Solar power is the obvious alternative to nuclear for short-duration manned missions to the lunar surface -- that is, those missions of short enough duration to be carried out entirely within the local lunar day. Such as we saw with Apollo.

Which means my categorical statement ("any manned undertaking") went too far. So be it -- one doesn't, in fact, *require* nuclear power to return to the Moon.

("Sub-geniuses"? I fail to see what Dobbs has to do with any of this. Or was that meant to imply something else?)

Posted by T.L. James at January 21, 2003 08:27 PM

Here's another tidbit that's off topic but inneresting: they're bringing back Brilliant Pebbles.

Being a re-usable launch system fanfatic, I'll ask: why not also revive developemnt of the [formerly] MD Delta Clipper to launch these orbitng interceptors?


http://www.aviationnow.com/avnow/news/channel_aerospacedaily_story.jsp?id=news/mda01223.xml

Aerospace Daily Jan 22, 2003


MDA plans satellite launches for boost-phase tests

By Marc Selinger



The Missile Defense Agency plans to launch several satellites near the end of the decade to develop a space-based interceptor test bed that could shoot down missiles in their boost phase, according to MDA.

A competition for a concept design will take place in fiscal 2004, following a briefing for industry in December 2003, an MDA official said Jan. 21.


MDA hopes to launch three to five satellites in FY '08-09 to begin on-orbit tests.

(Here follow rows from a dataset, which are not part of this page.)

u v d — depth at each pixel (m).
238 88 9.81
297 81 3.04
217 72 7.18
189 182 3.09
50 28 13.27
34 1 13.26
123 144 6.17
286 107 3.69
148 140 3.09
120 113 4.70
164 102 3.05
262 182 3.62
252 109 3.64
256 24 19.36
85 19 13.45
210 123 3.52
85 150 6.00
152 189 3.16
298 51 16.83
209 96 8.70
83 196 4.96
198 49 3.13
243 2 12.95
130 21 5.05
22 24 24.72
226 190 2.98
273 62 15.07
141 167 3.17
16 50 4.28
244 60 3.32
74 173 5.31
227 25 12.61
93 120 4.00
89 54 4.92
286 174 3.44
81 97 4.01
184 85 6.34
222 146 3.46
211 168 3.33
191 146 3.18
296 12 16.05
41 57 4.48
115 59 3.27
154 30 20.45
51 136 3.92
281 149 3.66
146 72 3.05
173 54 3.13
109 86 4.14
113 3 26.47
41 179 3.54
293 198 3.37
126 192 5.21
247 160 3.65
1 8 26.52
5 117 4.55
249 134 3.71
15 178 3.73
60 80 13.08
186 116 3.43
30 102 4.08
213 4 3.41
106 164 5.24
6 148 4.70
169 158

After that, it envisions launching more capable satellites in "small quantities" every two to three years, the official said.

The agency's intentions represent the Defense Department's latest attempt to jump start an idea that has been studied for decades but encountered political, technological and financial obstacles along the way.

MDA's current plans do not call for moving beyond the test bed capability, but they are subject to change. In December, the Bush Administration announced it will deploy ground-based and sea-based midcourse anti-missile systems

...



Posted by David Davenport at January 22, 2003 10:01 AM

Sorry, that's "fanatic" and "development."

Posted by David Davenport at January 22, 2003 10:02 AM

Trying to return to the Moon using only solar energy is possible, but hardly cost effective, especially in the short run -- and I suspect any such return will of necessity be done the cheaper ways.

The Moon's more benign than Mars: no wind to blow dust, but the Apollo experience was that it gets everywhere anyway, if you're not just sitting still in one spot. Remember how fast Pathfinder's photovoltaics degraded on Mars?

And even Apollo used nuclear power, in the form of RTG's.